Healthy Slow Cooker Italian Chicken

food prep recipes Jun 14, 2020
This Healthy Slow Cooker Italian Chicken is easy to make in the crock pot! Boneless chicken breasts or thighs simmered in a richly flavored tomato sauce. Serve with GF pasta or rice for a family-friendly dinner or great for food prep. 
 
I usually steam up 2 broccoli heads an divide this by 3 meals. For my partner I cook up a box of GF spiral pasta and divide that by 3 meals. So in total it makes 6 lunch boxes. I divide the chicken and sauce evenly for this meal. (He has a extra meal a day, I just snack when I am hungry). 

Ingredients

  •  1 tablespoon extra-virgin olive oil — plus 2 teaspoons, divided
  •  1kg boneless skinless chicken thighs (can use breast)
  •  1 tsp salt
  •  1/2 tsp black pepper
  •  1 medium yellow onion — chopped
  •  3 cloves garlic — minced
  •  1 Tbsp balsamic vinegar — plus 1/2 teaspoon, divided
  •  2 x can crushed tomatoes — 400g each
  •  1 medium green bell pepper — chopped
  •  8 ounces sliced mushrooms
  •  2 teaspoons Italian seasoning
  • 1/2 cup chopped black olives
For Serving. 
  • GF pasta, brown rice, rice, zucchini noodles, steamed broccoli 
  •  Chopped fresh parsley - optional 

Method

    1. Lightly coat a large slow cooker with olive oil.
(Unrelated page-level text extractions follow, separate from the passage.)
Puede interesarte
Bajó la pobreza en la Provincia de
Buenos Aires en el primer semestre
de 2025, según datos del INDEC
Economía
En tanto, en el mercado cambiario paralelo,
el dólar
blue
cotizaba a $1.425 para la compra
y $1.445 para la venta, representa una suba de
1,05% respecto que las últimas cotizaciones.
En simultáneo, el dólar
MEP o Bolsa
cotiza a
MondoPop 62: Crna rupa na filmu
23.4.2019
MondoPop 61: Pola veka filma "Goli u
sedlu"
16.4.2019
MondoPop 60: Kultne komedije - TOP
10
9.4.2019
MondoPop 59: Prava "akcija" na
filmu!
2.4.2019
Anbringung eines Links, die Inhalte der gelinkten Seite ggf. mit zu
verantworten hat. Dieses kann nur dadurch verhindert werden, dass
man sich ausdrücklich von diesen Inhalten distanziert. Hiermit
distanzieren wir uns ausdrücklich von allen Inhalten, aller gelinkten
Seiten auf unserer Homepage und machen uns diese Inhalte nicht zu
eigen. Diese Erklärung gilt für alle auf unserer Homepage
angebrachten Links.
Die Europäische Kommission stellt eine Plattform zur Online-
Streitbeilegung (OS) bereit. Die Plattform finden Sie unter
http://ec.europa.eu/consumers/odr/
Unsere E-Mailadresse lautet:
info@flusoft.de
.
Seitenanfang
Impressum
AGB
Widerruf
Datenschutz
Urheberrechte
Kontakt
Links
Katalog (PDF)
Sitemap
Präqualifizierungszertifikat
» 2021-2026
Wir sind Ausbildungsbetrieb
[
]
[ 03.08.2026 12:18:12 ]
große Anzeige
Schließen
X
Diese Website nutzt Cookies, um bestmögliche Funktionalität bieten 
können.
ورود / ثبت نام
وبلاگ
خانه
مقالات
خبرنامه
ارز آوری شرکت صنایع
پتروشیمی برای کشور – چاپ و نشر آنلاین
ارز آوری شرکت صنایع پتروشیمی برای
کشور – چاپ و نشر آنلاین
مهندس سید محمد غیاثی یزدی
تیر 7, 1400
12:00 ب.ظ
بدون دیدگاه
Heat 1 tablespoon olive oil in a large pan over medium high. Season both sides of the chicken with salt and pepper. Once the oil is hot and shimmering, add the chicken in a single layer. Cook on the first side for 3 to 4 minutes, until browned, moving the chicken as little as possible so that it gets golden brown. Flip and brown on the other side, about 2 additional minutes. Transfer the chicken to the slow cooker.
    2. Add the remaining 2 teaspoons olive oil to a clean pan. One the oil is hot, add the onion and cook until beginning to soften, about 3 minutes. Add the garlic and 1 tablespoon balsamic vinegar. Cook for 1 minute, or until the garlic is fragrant and the vinegar has reduced. Transfer to the slow cooker, along with any pan oils.
    3. Top the chicken with the tomatoes, olives, green bell pepper, mushrooms, and Italian seasoning cover and cook LOW for 5 to 6 hours. 
    4. If desired, chop or shred the chicken (or you can serve the pieces whole).
    5. Serve the chicken pieces whole with a generous amount of the sauce on top. Serve hot over GF pasta, rice or veggies, with a big extra spoonful of sauce and a sprinkle of parsley!